„Gott lieben, das ist die allerschönste Weisheit.“ (Sir. 1,10)


 

Liebe ist eines der stärksten, tiefsten und großartigsten Gefühle, die wir kennen. Gerade deshalb bereitet sie uns auch die stärksten, tiefsten und langanhaltendsten Schmerzen, wenn etwas mit ihr und uns nicht so ganz stimmt.

Ich kann sie vermissen und Mangel daran haben. Sie kann mir vorenthalten oder ganz entzogen werden. Sie kann verraten, missbraucht, verdreht und ausgenutzt werden. Das kann weh tun, Wunden reißen, mich ins Trauma stürzen, mein Leben erschüttern, vielleicht gar zerstören.

Noch schlimmer: Ich selber kann derjenige sein, der mit Lieblosigkeit oder allen möglichen Nuancen einer Liebe, die weder Liebe ist noch ihren Namen verdient, andere verletzt und ihnen den Raum zum Atmen oder gar zum Leben nimmt. Wenn nämlich der eigene Egoismus alle Liebesgaben des anderen an sich reißt und noch immer nicht verstanden hat, dass lieben vorrangig nicht mit Nehmen, sondern mit Geben zu tun hat. Nicht mit Glücklichwerden, sondern mit Glücklichmachen. Weil Liebe immer eine Zweisamkeit, ein Miteinander und ein sich gegenseitiges Ergänzen braucht, sonst gelingt sie nicht.

 

Gerade das ist aber das große Paradoxon der Liebe: Ich brauche sie selber dringend für mich, denn wo sie für mich erfahrbar ist, da bin ich geborgen, gewärmt, eingehüllt und rundum versorgt. Der andere braucht sie aber genauso dringend für sich, obwohl ich im Moment vielleicht gar nicht in der Lage bin, ihm welche weiterzugeben. Das ist ein Dilemma, an dem unser Miteinander leidet und Beziehungen wieder und wieder zerbrechen oder zumindest Schaden nehmen.
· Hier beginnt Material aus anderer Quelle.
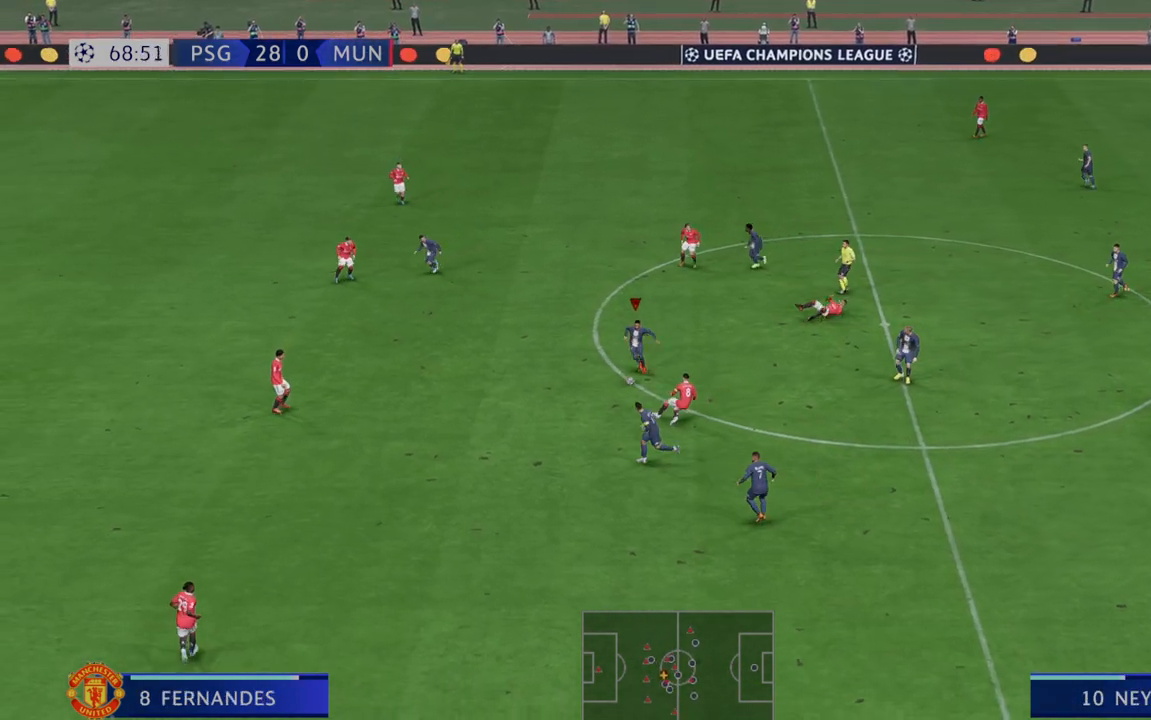
Gameplay with a controller (Xbox layout); each line is a JSON object with the inputs held at the frame after it. "events" lists button and stick changes between this image and that frame as [ms after this image, input, new state], when the widget could be followed in between. Not read: L3 R3.
{"buttons": ["R2"], "left_stick": "up", "right_stick": "center", "events": [[217, "left_stick", "up"]]}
„Gott lieben …“  -  so wird uns im Monatsspruch gesagt - ist die Möglichkeit, der Ausweg, die Hoffnung, das vorhandene Defizit auszugleichen. Hier kommt eine andere Liebe und Weisheit ins Spiel, wenn wir es selber nicht schaffen, zu lieben und glücklich zu machen und von Menschen in unseren Liebeserwartungen enttäuscht werden. In der Beziehung zu Gott muss ich nicht geben, sondern kann mich lieben lassen, denn Gott hat mich zuerst geliebt. Ich nehme Liebe in Anspruch und erwidere sie mit den Möglichkeiten, die ich gerade habe.

„Gott ist die Liebe …“ (1. Joh. 4,16). Seine ganze Wesensart ist Liebe. Wie ein großer Tank, der für mich bereitsteht, den ich anzapfen und wo ich neu auftanken kann. Wo ich in der Beziehung zu Gott in die Arme genommen werde und mich bei ihm bergen und Zuflucht suchen - eben lieben lassen - kann.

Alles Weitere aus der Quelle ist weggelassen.